What to work on
Every record must come back unchanged, apart from the pictures, which are dropped.

***

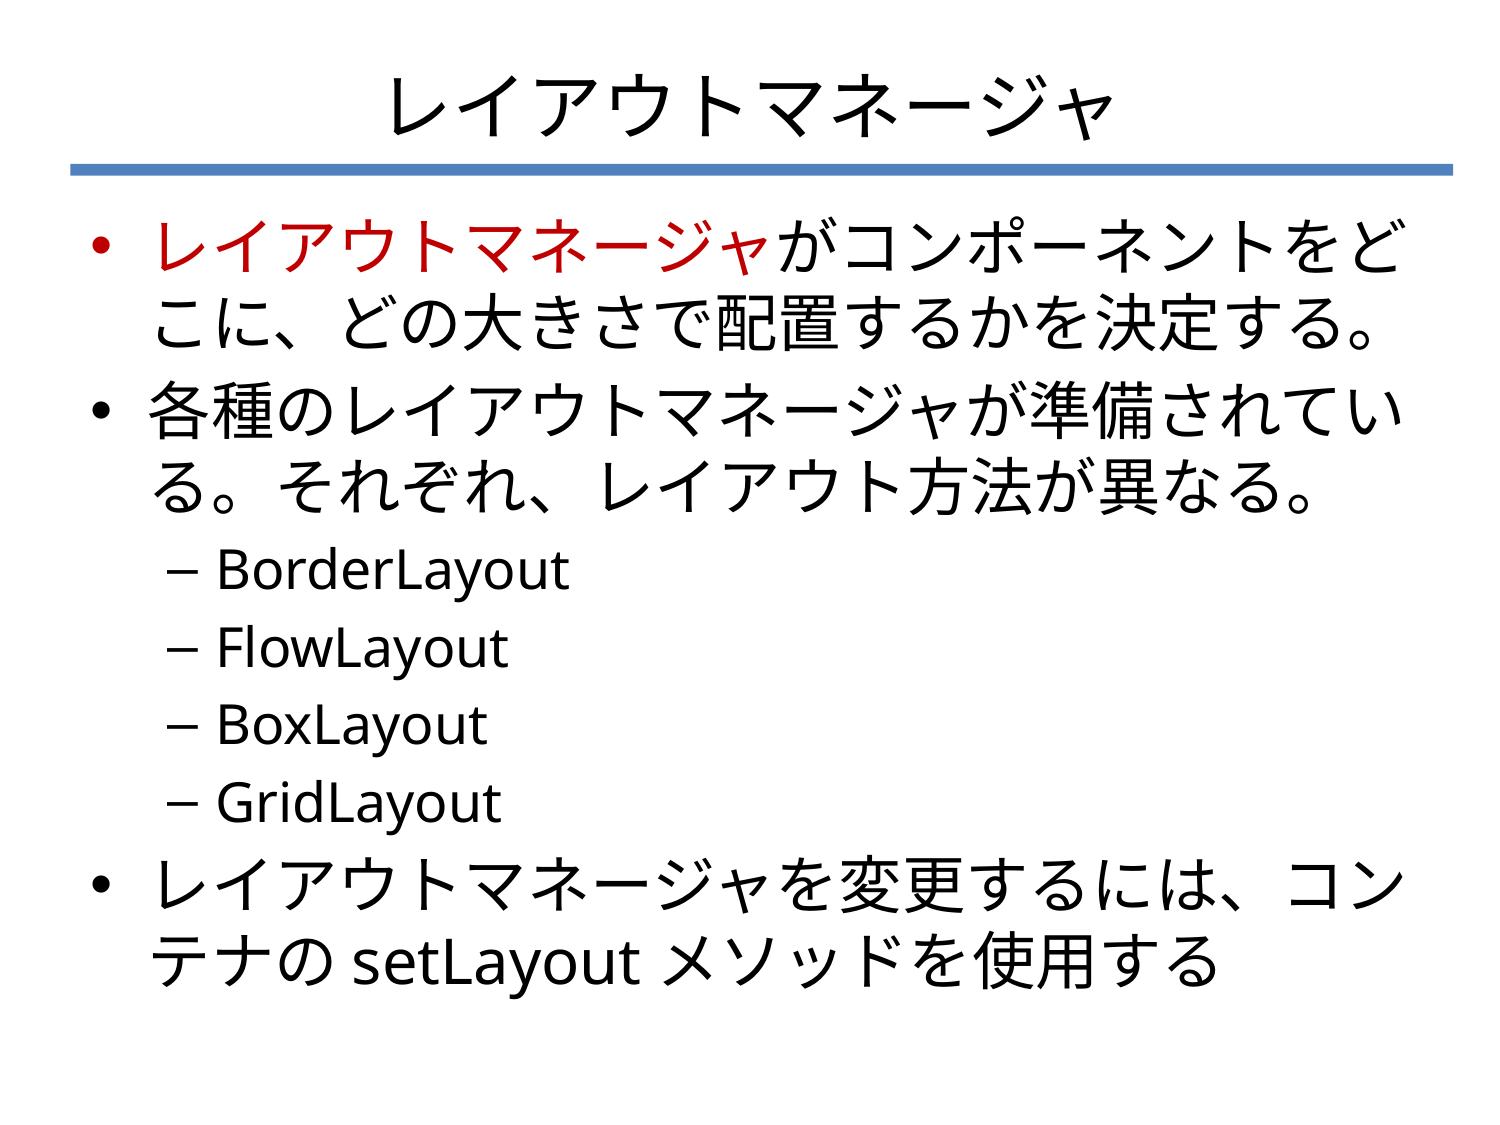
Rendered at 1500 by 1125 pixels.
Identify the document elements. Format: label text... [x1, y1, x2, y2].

list レイアウトマネージャがコンポーネントをどこに、どの大きさで配置するかを決定する。 各種のレイアウトマネージャが準備されている。それぞれ、レイアウト方法が異なる。 BorderLayout FlowLayout BoxLayout GridLayout レイアウトマネージャを変更するには、コンテナのsetLayoutメソッドを使用する [75, 199, 1425, 1020]
title レイアウトマネージャ [75, 45, 1425, 164]
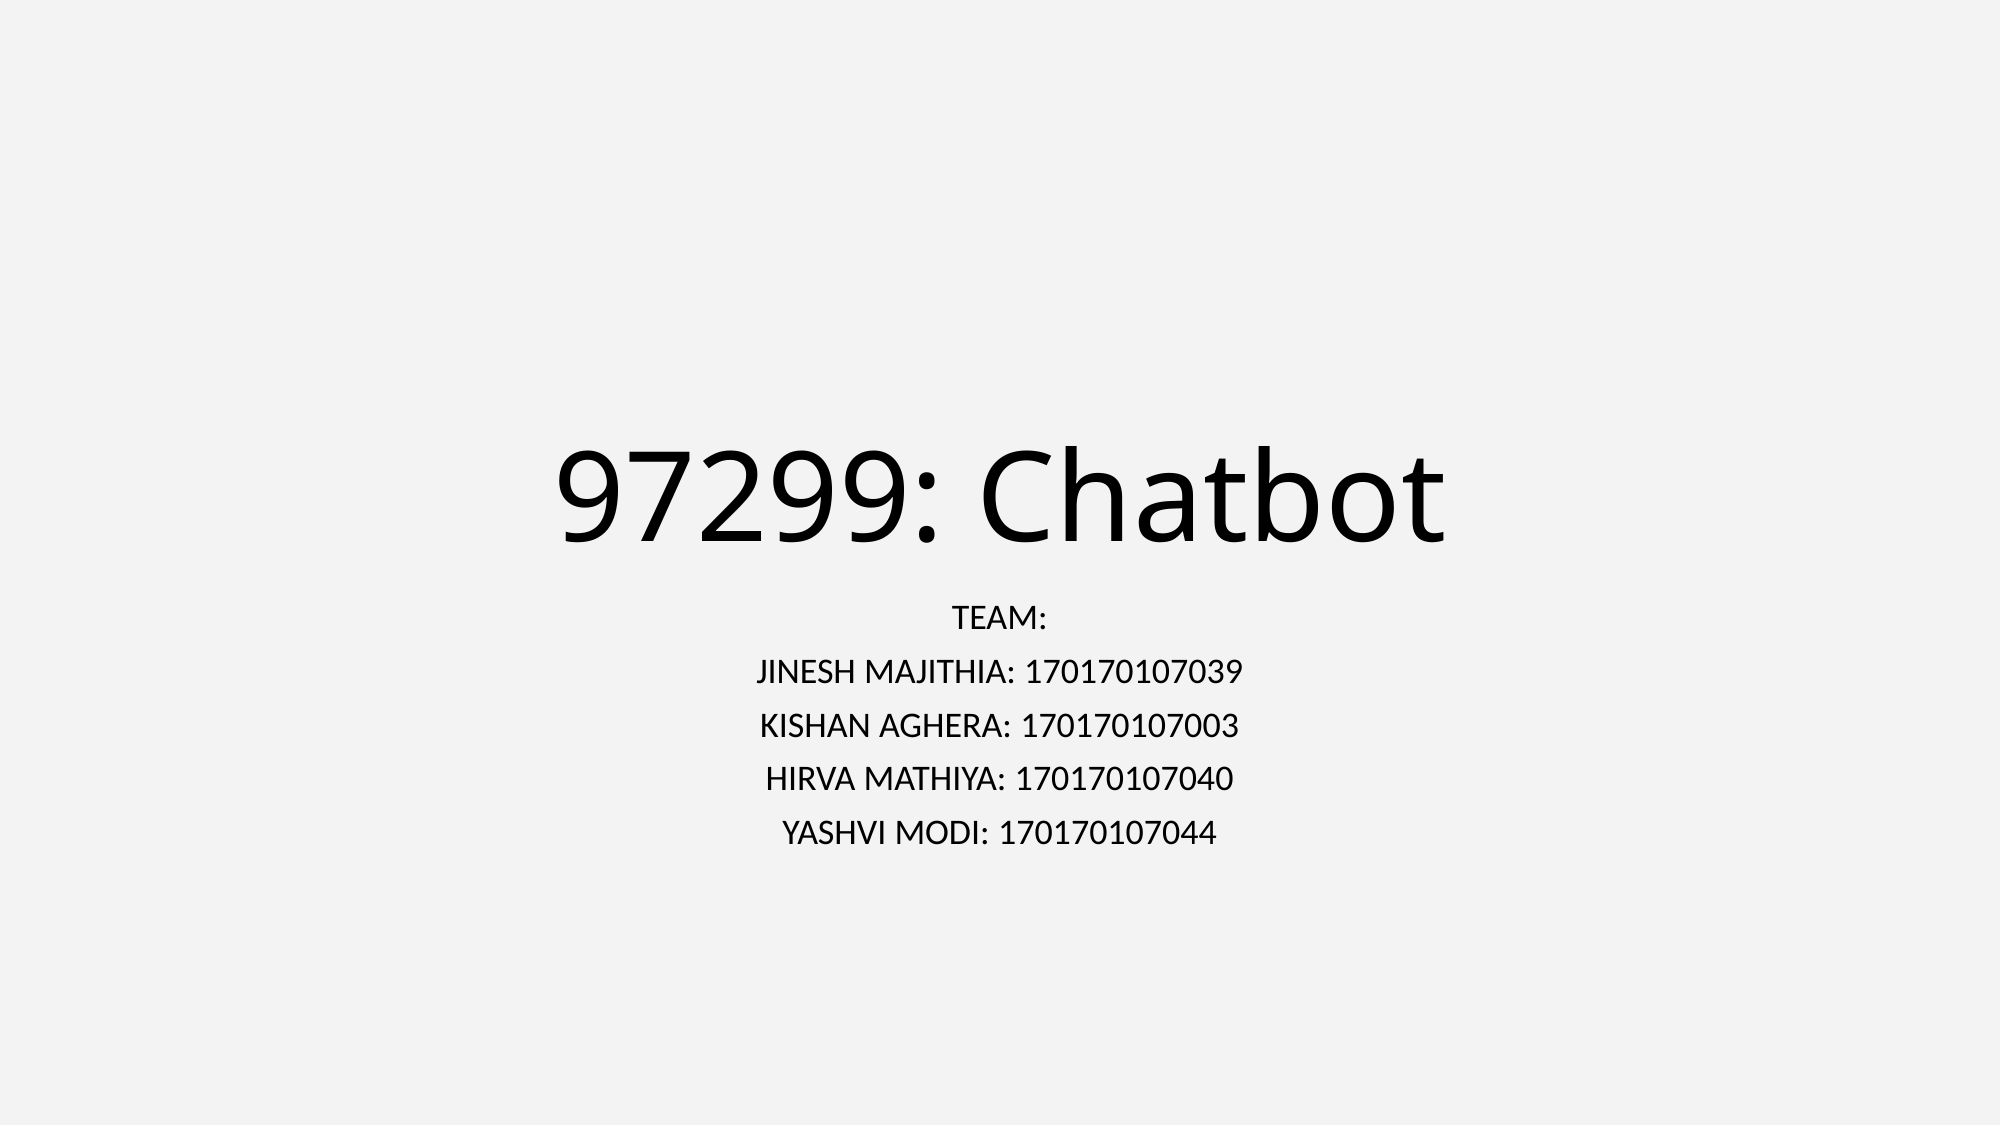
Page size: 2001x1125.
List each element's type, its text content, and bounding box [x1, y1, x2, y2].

***

Final answer
Rendered at 1500 by 1125 pixels.
Identify the document elements. Format: label text... [x1, y1, x2, y2].

list レイアウトマネージャがコンポーネントをどこに、どの大きさで配置するかを決定する。 各種のレイアウトマネージャが準備されている。それぞれ、レイアウト方法が異なる。 BorderLayout FlowLayout BoxLayout GridLayout レイアウトマネージャを変更するには、コンテナのsetLayoutメソッドを使用する [75, 199, 1425, 1020]
title レイアウトマネージャ [75, 45, 1425, 164]
Page size: 2001x1125.
List each element's type, its text content, and bounding box [x1, y1, x2, y2].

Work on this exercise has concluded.